Reputation: 409
I am writing a compute function (a.k.a., kernel) using Apple's Metal for scientific computation.
In the kernel, I use the threadgroup memory space. (To my understanding, it is similar to local memory space in OpenCL - please correct me if I am wrong.) To synchronize some memory read/write operations, I need to place threadgroup_barrier(mem_threadgroup). However, the barrier command keeps generateing errors:
Use of undeclared identifier 'mem_threadgroup.'
Even when I remove the argument to the function call (threadgroup_barrier()), I get an error:
No matching function for call to 'threadgroup_barrier' in the kernel.
I included the header 'metal_stdlib' in the kernel. What am I missing here? Is there another header that I need to use to use the barrier?
Any advice will be appreciated.
Here is the code summary:
#include <metal_stdlib>
using namespace metal;
kernel void myKernel(device float2 *args [[buffer(0)]],
uint2 bidx [[threadgroup_position_in_grid]],
uint2 tidx [[thread_position_in_threadgroup]])
{
// memory space shared by thread groups
threadgroup float2 tile[32][32+1];
...
for (uint k = 0; k < params.depth; k++)
{
... // operations with tile (threadgroup memory space)
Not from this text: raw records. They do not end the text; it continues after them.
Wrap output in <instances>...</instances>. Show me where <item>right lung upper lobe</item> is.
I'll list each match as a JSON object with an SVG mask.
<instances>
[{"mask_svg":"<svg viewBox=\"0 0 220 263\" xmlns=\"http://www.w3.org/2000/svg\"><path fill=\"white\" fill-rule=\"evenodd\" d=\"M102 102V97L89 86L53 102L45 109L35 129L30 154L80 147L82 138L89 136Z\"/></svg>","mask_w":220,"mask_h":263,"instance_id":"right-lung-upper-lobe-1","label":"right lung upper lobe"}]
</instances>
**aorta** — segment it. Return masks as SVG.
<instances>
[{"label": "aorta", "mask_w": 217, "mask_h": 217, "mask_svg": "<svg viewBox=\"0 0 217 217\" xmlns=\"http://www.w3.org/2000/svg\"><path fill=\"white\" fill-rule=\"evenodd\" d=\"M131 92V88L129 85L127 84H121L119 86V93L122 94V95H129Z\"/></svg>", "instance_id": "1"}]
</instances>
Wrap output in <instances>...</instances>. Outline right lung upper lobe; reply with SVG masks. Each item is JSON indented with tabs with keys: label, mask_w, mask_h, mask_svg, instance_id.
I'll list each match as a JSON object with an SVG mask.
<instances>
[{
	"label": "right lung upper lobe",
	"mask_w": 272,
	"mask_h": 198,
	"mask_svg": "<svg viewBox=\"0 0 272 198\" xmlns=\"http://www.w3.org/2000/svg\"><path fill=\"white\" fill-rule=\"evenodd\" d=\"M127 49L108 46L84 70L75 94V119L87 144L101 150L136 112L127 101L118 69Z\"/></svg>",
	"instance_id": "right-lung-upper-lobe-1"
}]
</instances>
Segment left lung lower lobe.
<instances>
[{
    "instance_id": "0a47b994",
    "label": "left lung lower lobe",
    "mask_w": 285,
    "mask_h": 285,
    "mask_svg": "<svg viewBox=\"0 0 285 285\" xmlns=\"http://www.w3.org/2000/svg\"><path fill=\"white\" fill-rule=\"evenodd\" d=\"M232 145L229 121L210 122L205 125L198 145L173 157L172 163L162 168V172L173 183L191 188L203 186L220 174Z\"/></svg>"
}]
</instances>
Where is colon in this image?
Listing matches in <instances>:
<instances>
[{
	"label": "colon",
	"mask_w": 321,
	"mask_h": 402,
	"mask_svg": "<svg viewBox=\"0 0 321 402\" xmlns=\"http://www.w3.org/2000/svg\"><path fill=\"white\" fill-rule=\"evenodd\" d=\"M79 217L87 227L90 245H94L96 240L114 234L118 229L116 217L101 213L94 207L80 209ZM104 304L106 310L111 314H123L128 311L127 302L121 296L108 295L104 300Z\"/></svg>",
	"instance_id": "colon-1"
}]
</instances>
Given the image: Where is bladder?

threadgroup_barrier(mem_threadgroup);
... // more operations with tile
threadgroup_barrier(mem_threadgroup);
}
}
Upvotes: 3
Views: 1439
Reputation: 409
[Thanks to my colleague who helped find the fix.] Since mem_flags is an enum class, I need the scope resolution operator (mem_flags::). So, the correct usage of the barrier is
threadgroup_barrier(mem_flags::mem_threadgroup)
This fix eliminated the errors.
Upvotes: 4